Use the following pieces of information enclosed in <context> tags to provide an answer to the question enclosed in <question> tags.
<context>
{context}
</context>
<question>
{question}
</question>
"""
使用 OpenAI ChatGPT 根據提示產生回應。
response = openai_client.chat.completions.create(
model="gpt-4o",
messages=[
{"role": "system", "content": SYSTEM_PROMPT},
{"role": "user", "content": USER_PROMPT},
],
)
print(response.choices[0].message.content)
INFO:httpx:HTTP Request: POST https://api.openai.com/v1/chat/completions "HTTP/1.1 200 OK"
The main components of autonomous agents are:
1. **Planning**:
- Subgoal and decomposition: Breaking down large tasks into smaller, manageable subgoals.
- Reflection and refinement: Self-criticism and reflection to learn from past actions and improve future steps.
2. **Memory**:
- Short-term memory: In-context learning using prompt engineering.

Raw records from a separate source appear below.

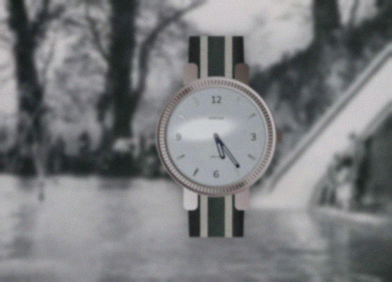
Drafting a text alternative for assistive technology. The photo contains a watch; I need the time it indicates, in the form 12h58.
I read 5h24
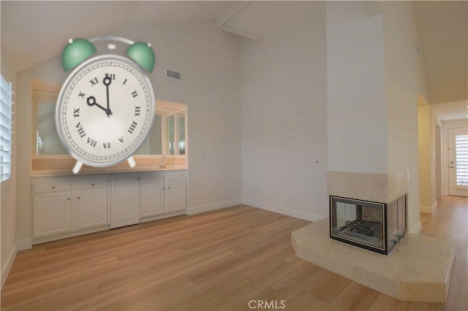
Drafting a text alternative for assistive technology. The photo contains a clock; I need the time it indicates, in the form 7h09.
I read 9h59
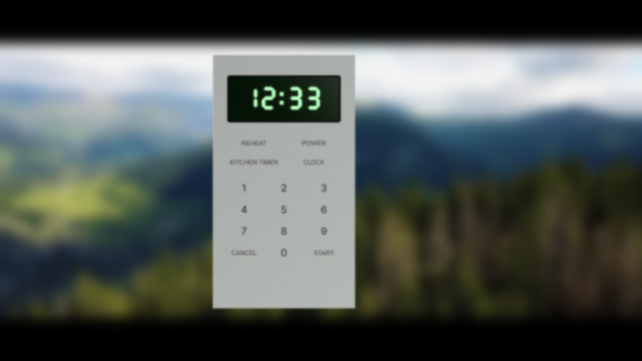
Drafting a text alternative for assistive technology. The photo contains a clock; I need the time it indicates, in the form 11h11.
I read 12h33
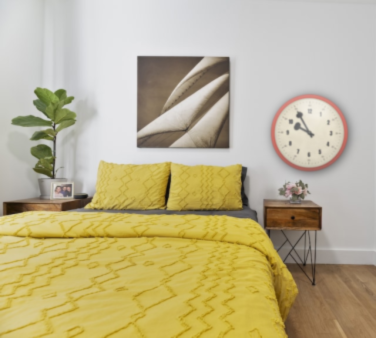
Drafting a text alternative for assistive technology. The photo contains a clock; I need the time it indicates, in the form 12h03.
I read 9h55
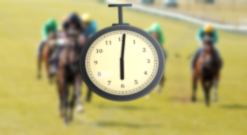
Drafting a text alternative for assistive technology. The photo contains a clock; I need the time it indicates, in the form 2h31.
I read 6h01
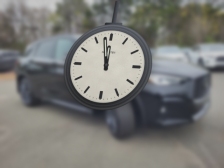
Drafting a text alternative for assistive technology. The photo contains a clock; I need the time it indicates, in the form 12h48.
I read 11h58
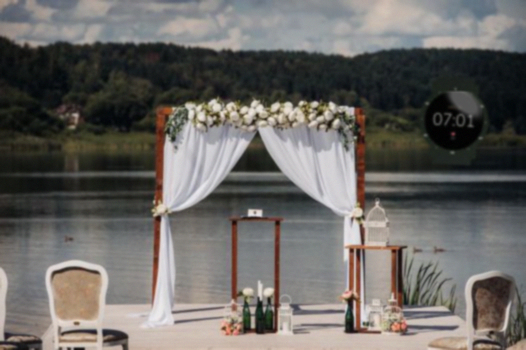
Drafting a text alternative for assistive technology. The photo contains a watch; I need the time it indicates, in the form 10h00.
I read 7h01
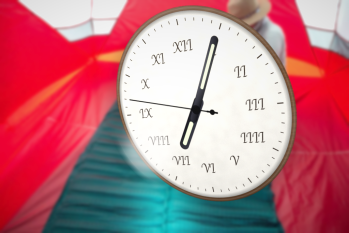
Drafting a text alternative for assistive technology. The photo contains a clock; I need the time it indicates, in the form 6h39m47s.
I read 7h04m47s
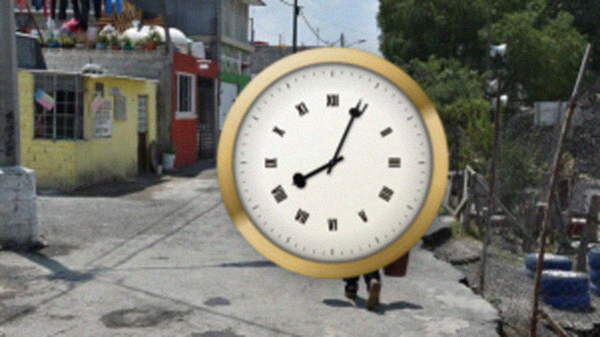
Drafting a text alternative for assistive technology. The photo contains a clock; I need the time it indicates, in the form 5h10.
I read 8h04
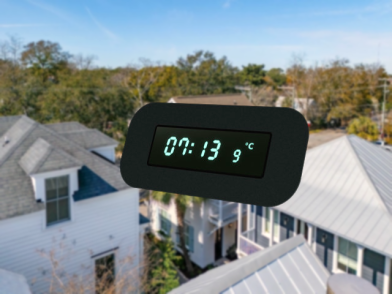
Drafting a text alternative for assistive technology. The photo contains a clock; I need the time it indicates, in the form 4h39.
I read 7h13
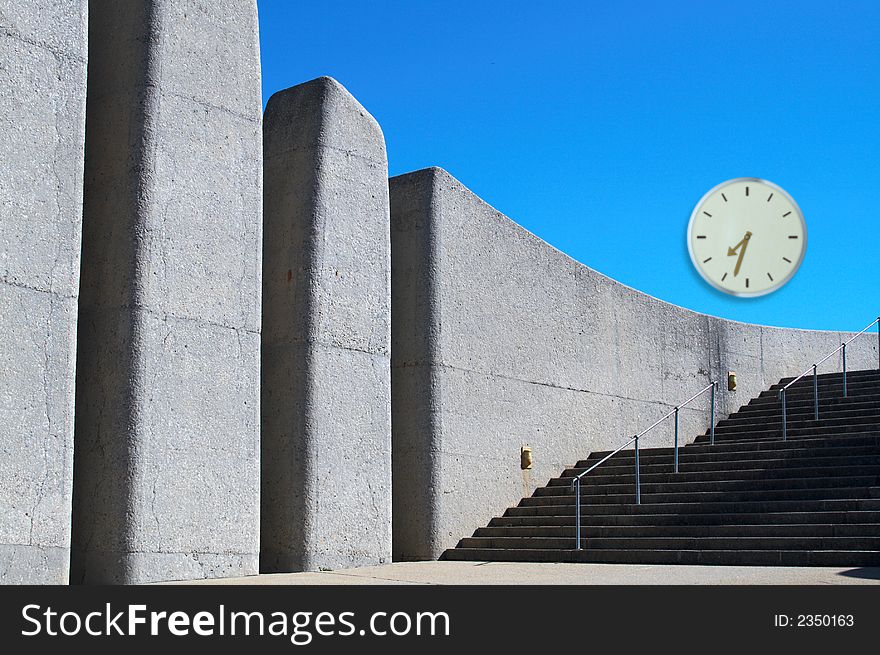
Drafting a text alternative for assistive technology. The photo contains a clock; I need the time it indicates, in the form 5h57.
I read 7h33
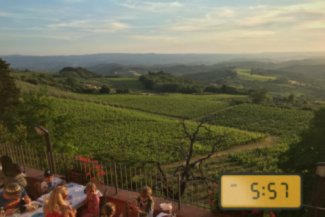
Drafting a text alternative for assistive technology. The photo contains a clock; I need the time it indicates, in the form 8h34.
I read 5h57
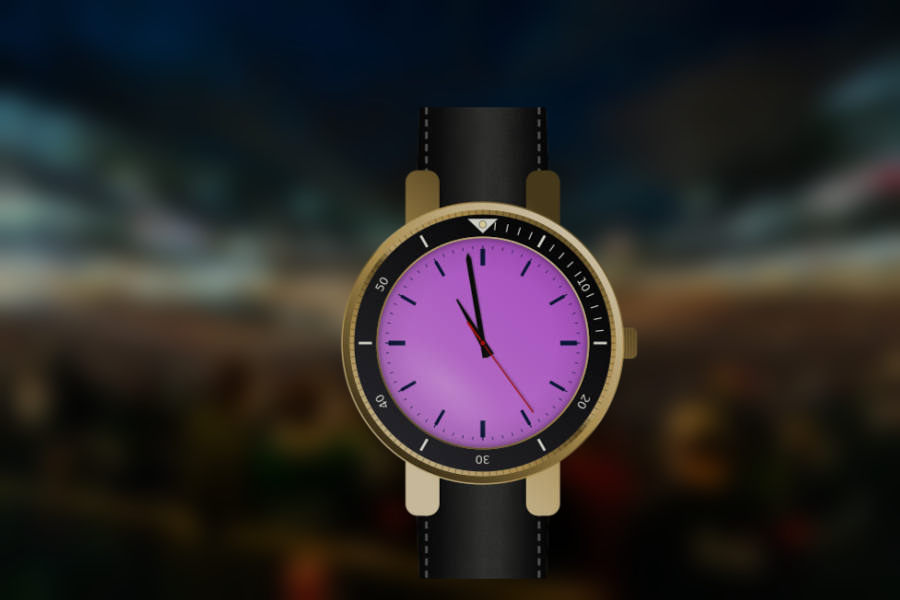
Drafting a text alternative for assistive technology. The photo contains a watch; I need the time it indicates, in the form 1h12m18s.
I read 10h58m24s
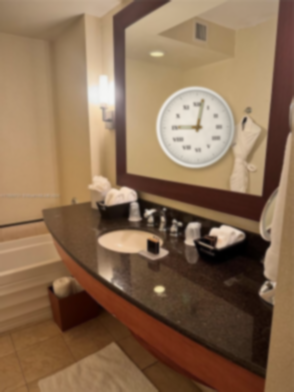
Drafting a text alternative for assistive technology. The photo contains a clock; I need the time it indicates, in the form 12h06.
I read 9h02
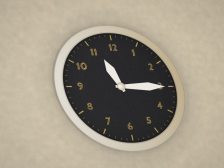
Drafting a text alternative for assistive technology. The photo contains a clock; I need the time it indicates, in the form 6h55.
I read 11h15
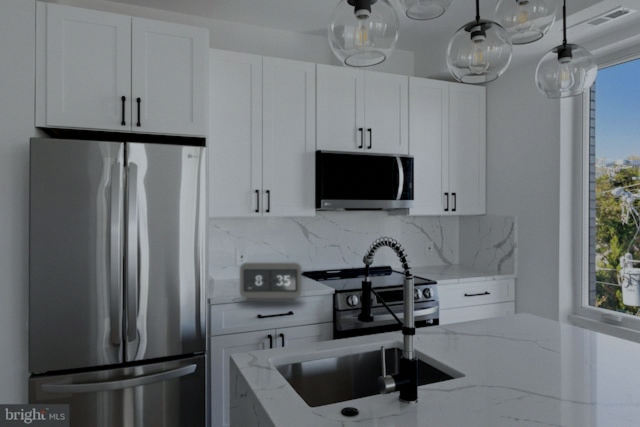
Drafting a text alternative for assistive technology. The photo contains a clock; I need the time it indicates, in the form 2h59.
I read 8h35
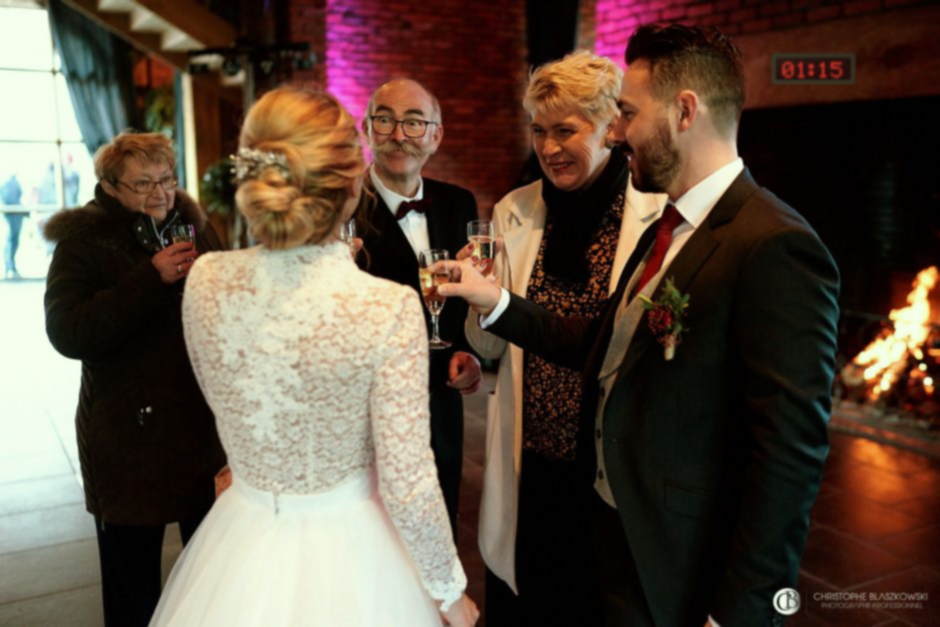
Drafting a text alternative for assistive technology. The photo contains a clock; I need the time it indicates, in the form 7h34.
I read 1h15
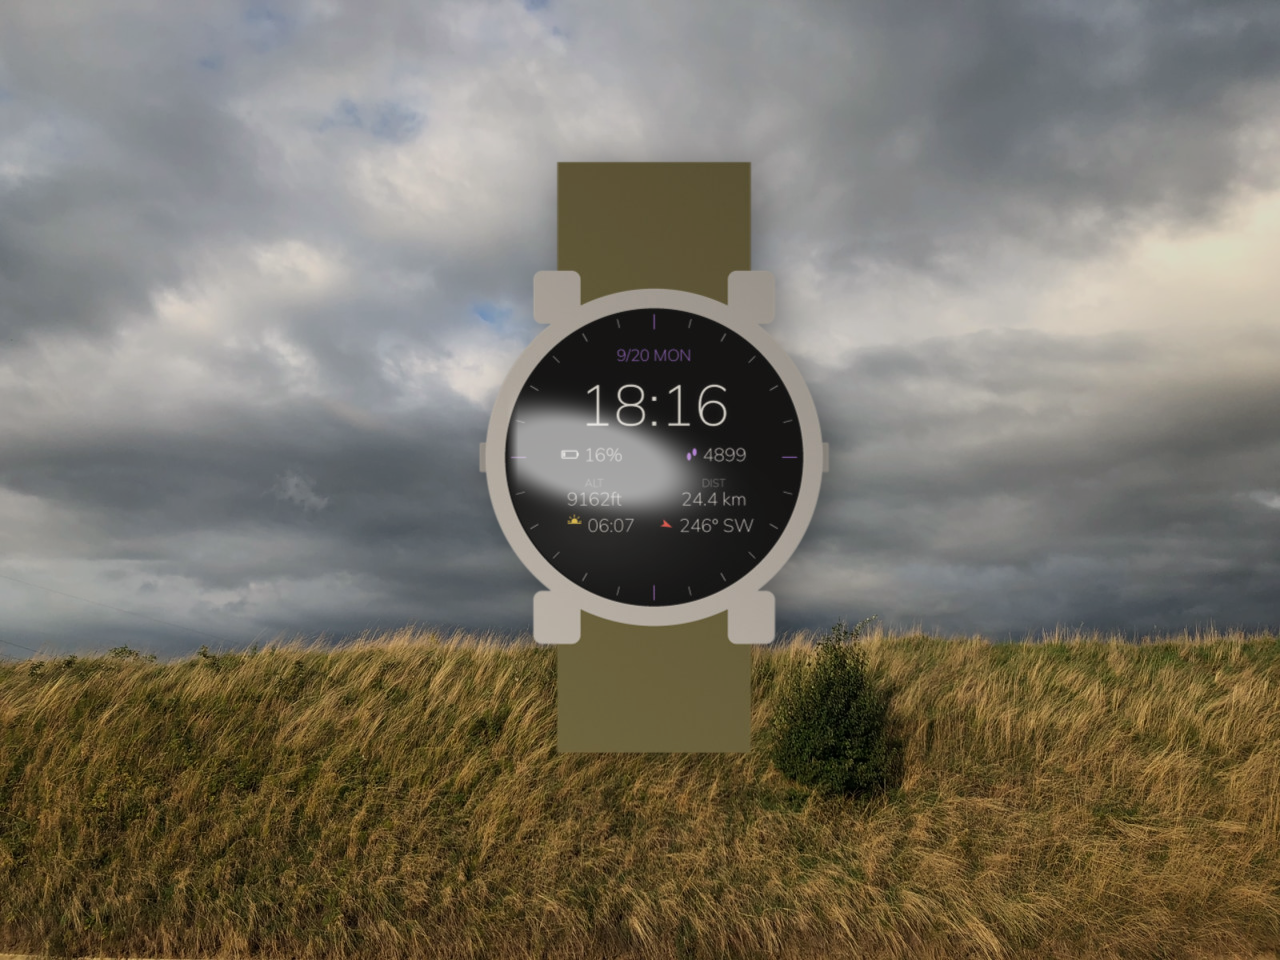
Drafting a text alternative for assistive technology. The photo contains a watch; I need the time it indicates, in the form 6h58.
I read 18h16
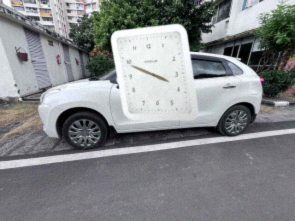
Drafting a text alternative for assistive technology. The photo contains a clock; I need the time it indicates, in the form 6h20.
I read 3h49
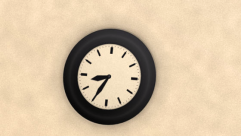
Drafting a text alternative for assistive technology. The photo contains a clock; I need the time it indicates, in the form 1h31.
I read 8h35
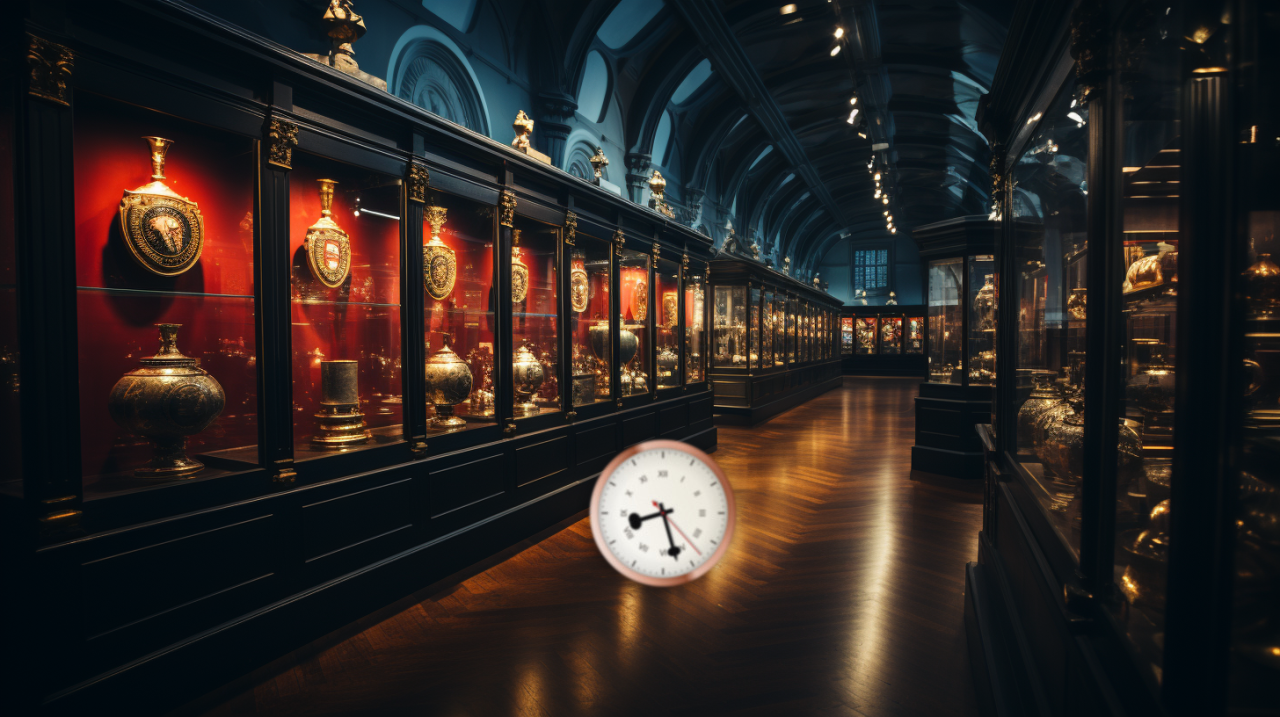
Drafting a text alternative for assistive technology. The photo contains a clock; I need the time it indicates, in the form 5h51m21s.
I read 8h27m23s
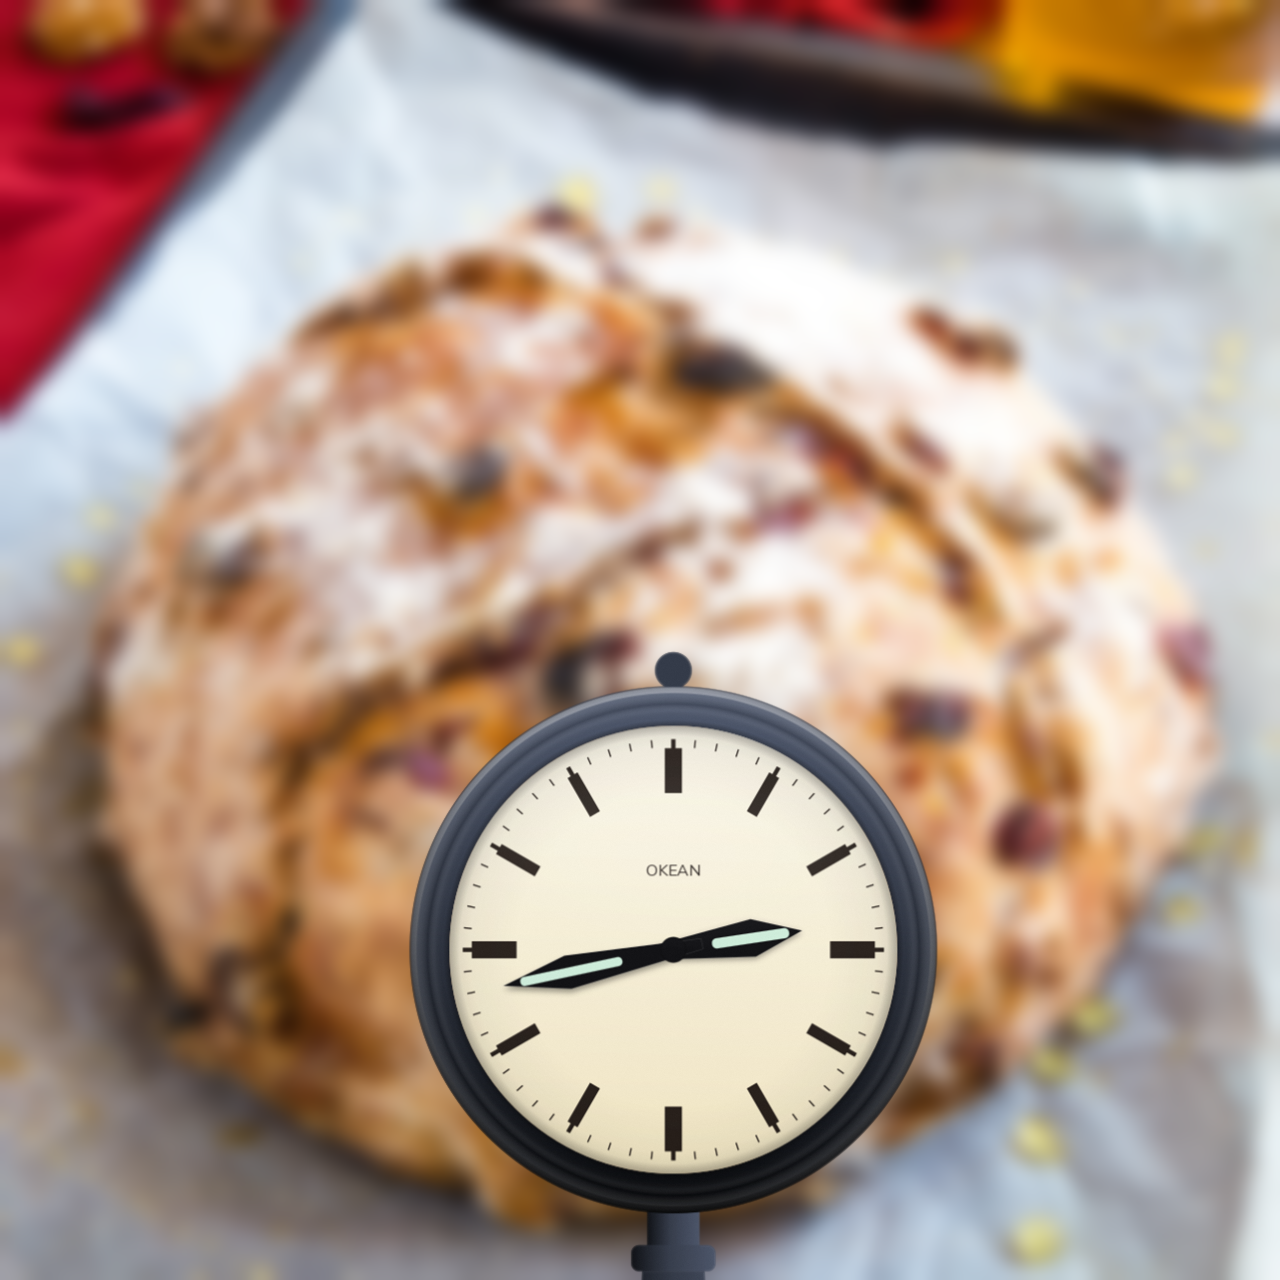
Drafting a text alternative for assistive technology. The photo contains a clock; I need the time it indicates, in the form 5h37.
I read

- Long-term memory: Retaining and recalling information over extended periods using an external vector store and fast retrieval.
3. **Tool use**:
- Calling external APIs for information not contained in the model weights, accessing current information, code execution capabilities, and proprietary information sources.